* Your task: Would you render the lines from the start of the records through the line containing "można podłączyć do", inclusive, as a Markdown table with columns No. (the row number) and Text (the line), skipping any blank lines?

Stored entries
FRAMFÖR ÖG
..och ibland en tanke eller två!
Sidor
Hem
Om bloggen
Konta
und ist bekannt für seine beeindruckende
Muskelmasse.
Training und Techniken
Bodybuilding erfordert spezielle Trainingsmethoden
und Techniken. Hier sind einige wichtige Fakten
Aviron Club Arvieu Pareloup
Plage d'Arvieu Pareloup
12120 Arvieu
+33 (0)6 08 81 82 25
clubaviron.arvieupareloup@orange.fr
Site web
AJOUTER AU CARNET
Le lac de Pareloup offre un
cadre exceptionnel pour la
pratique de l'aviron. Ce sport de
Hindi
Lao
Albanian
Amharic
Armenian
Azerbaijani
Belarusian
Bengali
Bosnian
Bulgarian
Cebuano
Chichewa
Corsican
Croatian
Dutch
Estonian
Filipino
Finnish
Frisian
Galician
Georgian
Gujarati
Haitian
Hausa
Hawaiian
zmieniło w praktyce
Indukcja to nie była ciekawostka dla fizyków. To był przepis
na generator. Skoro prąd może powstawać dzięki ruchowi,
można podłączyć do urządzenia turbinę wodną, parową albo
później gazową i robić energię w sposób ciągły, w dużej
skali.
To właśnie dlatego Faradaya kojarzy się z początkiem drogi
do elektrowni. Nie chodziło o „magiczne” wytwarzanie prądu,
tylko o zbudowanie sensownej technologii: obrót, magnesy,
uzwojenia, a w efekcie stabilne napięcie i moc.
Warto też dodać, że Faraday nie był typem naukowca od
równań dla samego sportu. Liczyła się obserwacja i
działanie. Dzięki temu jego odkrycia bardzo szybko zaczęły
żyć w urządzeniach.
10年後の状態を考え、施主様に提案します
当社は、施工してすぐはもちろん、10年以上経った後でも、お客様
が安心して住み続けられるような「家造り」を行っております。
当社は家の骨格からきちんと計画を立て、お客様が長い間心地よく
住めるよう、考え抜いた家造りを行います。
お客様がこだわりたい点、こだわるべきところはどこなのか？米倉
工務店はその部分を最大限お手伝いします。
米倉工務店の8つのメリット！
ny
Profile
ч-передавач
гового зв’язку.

* Written response:
| No. | Text |
|---|---|
| 1 | FRAMFÖR ÖG |
| 2 | ..och ibland en tanke eller två! |
| 3 | Sidor |
| 4 | Hem |
| 5 | Om bloggen |
| 6 | Konta |
| 7 | und ist bekannt für seine beeindruckende |
| 8 | Muskelmasse. |
| 9 | Training und Techniken |
| 10 | Bodybuilding erfordert spezielle Trainingsmethoden |
| 11 | und Techniken. Hier sind einige wichtige Fakten |
| 12 | Aviron Club Arvieu Pareloup |
| 13 | Plage d'Arvieu Pareloup |
| 14 | 12120 Arvieu |
| 15 | +33 (0)6 08 81 82 25 |
| 16 | clubaviron.arvieupareloup@orange.fr |
| 17 | Site web |
| 18 | AJOUTER AU CARNET |
| 19 | Le lac de Pareloup offre un |
| 20 | cadre exceptionnel pour la |
| 21 | pratique de l'aviron. Ce sport de |
| 22 | Hindi |
| 23 | Lao |
| 24 | Albanian |
| 25 | Amharic |
| 26 | Armenian |
| 27 | Azerbaijani |
| 28 | Belarusian |
| 29 | Bengali |
| 30 | Bosnian |
| 31 | Bulgarian |
| 32 | Cebuano |
| 33 | Chichewa |
| 34 | Corsican |
| 35 | Croatian |
| 36 | Dutch |
| 37 | Estonian |
| 38 | Filipino |
| 39 | Finnish |
| 40 | Frisian |
| 41 | Galician |
| 42 | Georgian |
| 43 | Gujarati |
| 44 | Haitian |
| 45 | Hausa |
| 46 | Hawaiian |
| 47 | zmieniło w praktyce |
| 48 | Indukcja to nie była ciekawostka dla fizyków. To był przepis |
| 49 | na generator. Skoro prąd może powstawać dzięki ruchowi, |
| 50 | można podłączyć do urządzenia turbinę wodną, parową albo |